▶ _To-do item_: Every line below from the one containing "table_header [621, 759, 631, 812]" through the one containing "table_cell [45, 1135, 56, 1188]" must be transcribed exactly. Omit all lines outside that stretch.

▶ _Data_:
--- START ---
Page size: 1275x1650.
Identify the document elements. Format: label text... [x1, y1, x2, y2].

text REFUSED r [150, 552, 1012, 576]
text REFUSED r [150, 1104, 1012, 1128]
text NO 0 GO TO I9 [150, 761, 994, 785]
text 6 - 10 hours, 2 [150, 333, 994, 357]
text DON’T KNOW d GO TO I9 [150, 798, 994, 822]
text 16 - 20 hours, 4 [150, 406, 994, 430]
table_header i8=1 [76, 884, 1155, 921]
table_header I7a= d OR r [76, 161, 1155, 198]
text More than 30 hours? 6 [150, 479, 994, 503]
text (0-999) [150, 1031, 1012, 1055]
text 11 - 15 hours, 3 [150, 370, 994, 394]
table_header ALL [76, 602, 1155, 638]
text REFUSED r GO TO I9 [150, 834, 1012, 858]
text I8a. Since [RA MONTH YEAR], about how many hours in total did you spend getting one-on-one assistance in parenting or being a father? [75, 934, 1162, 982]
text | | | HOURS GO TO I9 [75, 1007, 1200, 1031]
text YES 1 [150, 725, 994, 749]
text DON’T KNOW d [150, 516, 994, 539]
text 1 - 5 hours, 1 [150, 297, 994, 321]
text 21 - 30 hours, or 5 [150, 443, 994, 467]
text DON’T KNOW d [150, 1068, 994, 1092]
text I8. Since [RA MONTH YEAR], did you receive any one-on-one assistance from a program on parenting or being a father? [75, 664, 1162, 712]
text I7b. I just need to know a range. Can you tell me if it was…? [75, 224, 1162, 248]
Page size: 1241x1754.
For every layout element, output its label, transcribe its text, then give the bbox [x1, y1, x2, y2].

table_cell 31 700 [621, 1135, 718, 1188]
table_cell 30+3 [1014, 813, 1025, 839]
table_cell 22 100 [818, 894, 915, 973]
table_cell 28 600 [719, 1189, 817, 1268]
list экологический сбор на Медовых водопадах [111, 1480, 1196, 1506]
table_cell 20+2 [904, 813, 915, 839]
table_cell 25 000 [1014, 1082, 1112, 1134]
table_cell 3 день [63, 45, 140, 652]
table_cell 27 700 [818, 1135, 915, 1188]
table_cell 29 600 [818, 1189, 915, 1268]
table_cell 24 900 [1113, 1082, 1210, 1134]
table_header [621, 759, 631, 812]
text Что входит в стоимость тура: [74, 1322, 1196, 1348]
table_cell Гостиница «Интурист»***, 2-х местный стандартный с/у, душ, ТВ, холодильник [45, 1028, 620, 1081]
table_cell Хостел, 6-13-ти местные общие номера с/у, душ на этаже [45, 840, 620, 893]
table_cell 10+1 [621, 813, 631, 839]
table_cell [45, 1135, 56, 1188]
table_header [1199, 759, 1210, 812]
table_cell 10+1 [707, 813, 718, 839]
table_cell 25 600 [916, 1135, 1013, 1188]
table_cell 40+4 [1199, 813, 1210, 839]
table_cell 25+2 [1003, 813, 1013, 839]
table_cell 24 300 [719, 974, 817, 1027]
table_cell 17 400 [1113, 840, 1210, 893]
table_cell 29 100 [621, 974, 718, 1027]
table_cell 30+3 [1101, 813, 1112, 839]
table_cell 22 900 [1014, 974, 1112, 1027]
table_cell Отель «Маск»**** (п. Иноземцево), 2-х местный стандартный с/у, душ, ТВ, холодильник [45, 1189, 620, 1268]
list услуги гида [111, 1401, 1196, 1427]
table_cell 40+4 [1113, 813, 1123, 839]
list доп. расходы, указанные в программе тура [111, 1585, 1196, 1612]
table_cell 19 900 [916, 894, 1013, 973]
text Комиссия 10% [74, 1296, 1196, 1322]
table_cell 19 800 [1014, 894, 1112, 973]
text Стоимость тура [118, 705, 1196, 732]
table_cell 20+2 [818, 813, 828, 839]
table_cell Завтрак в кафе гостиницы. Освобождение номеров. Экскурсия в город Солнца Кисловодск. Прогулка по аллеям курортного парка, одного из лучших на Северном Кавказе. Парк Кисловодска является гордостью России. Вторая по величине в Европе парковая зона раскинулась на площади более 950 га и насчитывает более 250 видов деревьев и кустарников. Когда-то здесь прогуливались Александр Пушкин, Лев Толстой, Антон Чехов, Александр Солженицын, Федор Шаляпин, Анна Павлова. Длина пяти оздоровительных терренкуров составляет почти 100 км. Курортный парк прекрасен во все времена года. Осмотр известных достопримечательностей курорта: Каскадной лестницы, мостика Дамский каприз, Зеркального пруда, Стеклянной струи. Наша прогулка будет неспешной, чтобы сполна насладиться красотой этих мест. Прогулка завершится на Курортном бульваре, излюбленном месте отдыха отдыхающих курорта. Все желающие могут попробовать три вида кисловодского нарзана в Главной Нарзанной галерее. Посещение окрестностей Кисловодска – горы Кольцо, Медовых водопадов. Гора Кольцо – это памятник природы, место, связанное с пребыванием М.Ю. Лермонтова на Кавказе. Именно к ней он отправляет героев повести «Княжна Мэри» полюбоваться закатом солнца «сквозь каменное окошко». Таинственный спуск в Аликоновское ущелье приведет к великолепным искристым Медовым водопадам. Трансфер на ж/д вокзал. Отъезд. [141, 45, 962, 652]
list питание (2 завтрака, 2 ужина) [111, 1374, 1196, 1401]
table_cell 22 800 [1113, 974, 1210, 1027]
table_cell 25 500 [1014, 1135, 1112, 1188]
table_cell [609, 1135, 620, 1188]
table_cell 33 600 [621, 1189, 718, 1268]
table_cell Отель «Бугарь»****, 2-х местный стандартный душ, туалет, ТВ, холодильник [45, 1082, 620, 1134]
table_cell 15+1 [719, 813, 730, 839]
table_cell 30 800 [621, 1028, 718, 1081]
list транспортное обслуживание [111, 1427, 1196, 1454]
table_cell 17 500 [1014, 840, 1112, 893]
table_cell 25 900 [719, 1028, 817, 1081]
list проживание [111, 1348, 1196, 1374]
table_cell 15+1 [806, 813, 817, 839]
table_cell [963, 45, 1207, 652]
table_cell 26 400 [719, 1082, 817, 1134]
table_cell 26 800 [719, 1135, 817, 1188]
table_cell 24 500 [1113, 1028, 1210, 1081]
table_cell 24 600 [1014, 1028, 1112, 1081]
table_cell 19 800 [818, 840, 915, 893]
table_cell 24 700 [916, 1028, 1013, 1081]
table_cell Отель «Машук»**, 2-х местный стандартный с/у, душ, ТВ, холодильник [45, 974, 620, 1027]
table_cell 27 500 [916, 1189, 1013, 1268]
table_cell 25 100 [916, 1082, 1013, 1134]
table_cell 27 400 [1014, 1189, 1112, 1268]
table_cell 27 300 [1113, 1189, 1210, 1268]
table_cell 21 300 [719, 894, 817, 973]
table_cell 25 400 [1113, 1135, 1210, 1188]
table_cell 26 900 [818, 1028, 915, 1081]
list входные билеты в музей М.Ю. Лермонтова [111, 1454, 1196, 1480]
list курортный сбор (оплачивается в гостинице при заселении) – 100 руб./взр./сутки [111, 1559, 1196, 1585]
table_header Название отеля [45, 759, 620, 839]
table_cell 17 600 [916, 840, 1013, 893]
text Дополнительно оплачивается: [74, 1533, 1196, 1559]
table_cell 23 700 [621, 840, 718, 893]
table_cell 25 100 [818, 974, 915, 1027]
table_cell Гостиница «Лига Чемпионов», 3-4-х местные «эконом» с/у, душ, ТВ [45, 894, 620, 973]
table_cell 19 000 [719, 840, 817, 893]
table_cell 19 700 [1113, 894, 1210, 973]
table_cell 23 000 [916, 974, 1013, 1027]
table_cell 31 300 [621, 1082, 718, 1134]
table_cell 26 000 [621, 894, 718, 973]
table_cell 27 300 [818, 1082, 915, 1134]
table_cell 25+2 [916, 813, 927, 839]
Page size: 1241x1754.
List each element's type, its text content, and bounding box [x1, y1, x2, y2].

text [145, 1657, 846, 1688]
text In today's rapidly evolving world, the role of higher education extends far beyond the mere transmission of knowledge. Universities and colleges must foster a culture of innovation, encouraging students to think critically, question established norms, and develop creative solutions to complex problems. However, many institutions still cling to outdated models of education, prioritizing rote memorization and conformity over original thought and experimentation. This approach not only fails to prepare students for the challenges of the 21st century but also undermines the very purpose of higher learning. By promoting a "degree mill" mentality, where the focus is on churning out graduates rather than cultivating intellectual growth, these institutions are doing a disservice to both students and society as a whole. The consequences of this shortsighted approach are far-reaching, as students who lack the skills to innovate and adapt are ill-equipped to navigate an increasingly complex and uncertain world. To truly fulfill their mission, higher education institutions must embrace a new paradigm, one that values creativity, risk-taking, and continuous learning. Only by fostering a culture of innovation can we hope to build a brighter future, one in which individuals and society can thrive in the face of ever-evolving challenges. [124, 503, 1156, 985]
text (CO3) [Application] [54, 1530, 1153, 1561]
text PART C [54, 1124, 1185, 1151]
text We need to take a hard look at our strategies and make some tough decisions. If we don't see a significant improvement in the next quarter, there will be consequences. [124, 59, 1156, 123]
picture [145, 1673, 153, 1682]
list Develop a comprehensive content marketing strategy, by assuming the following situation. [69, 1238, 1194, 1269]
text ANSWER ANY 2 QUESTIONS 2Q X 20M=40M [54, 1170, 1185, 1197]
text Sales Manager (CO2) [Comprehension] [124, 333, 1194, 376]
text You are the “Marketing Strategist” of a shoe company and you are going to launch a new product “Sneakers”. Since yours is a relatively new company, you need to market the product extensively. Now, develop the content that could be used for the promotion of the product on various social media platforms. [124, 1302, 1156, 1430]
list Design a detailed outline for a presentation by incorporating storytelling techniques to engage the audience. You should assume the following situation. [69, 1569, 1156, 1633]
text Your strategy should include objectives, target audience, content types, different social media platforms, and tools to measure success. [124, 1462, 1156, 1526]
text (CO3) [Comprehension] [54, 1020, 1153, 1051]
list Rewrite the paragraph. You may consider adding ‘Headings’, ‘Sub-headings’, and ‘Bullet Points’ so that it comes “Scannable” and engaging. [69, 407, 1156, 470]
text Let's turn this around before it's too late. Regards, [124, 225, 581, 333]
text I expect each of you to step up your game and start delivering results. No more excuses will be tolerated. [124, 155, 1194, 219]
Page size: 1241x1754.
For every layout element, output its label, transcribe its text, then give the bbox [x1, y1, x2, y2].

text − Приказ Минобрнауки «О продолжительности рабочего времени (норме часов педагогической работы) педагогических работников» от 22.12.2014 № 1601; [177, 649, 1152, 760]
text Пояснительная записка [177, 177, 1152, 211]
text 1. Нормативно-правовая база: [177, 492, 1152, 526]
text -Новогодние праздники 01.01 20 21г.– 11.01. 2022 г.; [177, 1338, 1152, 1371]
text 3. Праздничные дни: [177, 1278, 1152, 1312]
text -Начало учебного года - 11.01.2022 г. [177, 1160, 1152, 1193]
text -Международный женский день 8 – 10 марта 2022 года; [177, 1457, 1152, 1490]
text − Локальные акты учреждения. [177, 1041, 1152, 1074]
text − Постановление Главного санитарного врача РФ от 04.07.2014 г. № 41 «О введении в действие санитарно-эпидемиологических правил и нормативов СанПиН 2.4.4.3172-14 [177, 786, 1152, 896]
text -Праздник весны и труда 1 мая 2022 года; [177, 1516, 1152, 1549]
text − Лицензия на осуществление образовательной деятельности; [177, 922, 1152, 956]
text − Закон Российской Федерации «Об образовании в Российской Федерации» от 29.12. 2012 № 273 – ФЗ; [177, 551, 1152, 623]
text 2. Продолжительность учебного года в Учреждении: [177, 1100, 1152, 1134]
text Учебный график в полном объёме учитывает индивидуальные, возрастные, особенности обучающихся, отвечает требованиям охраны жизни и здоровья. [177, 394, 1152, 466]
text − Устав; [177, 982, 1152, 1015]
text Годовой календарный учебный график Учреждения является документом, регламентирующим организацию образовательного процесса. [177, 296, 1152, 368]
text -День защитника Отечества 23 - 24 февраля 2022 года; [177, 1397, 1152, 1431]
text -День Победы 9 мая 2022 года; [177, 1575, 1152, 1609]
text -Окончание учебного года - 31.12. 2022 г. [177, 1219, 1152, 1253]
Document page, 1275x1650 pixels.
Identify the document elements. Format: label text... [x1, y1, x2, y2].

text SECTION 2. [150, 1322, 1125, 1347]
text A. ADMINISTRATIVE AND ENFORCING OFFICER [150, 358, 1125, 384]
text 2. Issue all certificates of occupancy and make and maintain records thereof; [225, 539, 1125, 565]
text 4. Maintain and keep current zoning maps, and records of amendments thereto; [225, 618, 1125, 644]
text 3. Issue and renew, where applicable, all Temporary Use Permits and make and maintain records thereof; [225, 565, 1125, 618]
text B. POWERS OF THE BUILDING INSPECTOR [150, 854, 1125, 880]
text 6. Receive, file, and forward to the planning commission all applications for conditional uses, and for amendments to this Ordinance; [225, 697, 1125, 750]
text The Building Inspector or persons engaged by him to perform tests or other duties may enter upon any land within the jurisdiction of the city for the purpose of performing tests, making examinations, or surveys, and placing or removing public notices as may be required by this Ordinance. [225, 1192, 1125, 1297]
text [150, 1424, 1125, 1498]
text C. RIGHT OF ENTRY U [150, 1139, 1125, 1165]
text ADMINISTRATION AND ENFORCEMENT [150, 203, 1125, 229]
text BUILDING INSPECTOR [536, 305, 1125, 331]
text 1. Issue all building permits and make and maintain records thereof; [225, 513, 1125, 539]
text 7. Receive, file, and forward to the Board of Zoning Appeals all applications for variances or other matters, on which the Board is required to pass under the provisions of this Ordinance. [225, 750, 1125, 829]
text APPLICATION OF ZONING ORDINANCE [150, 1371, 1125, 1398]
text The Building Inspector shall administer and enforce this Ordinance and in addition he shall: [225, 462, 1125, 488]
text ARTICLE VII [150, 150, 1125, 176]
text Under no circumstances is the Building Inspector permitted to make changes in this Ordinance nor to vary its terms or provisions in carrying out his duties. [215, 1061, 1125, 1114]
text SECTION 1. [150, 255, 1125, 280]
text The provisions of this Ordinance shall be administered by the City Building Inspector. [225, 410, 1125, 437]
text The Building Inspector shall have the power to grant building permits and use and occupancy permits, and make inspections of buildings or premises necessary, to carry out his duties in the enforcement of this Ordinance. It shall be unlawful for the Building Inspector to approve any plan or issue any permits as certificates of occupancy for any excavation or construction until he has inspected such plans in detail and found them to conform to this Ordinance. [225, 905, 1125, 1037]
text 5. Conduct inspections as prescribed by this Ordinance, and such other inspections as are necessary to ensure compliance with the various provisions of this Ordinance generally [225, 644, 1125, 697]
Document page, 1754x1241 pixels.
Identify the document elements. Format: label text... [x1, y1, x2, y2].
--- END ---
▶ _Expected answer_:
table_header [621, 759, 631, 812]
text Что входит в стоимость тура: [74, 1322, 1196, 1348]
table_cell Гостиница «Интурист»***, 2-х местный стандартный с/у, душ, ТВ, холодильник [45, 1028, 620, 1081]
table_cell Хостел, 6-13-ти местные общие номера с/у, душ на этаже [45, 840, 620, 893]
table_cell 10+1 [621, 813, 631, 839]
table_cell [45, 1135, 56, 1188]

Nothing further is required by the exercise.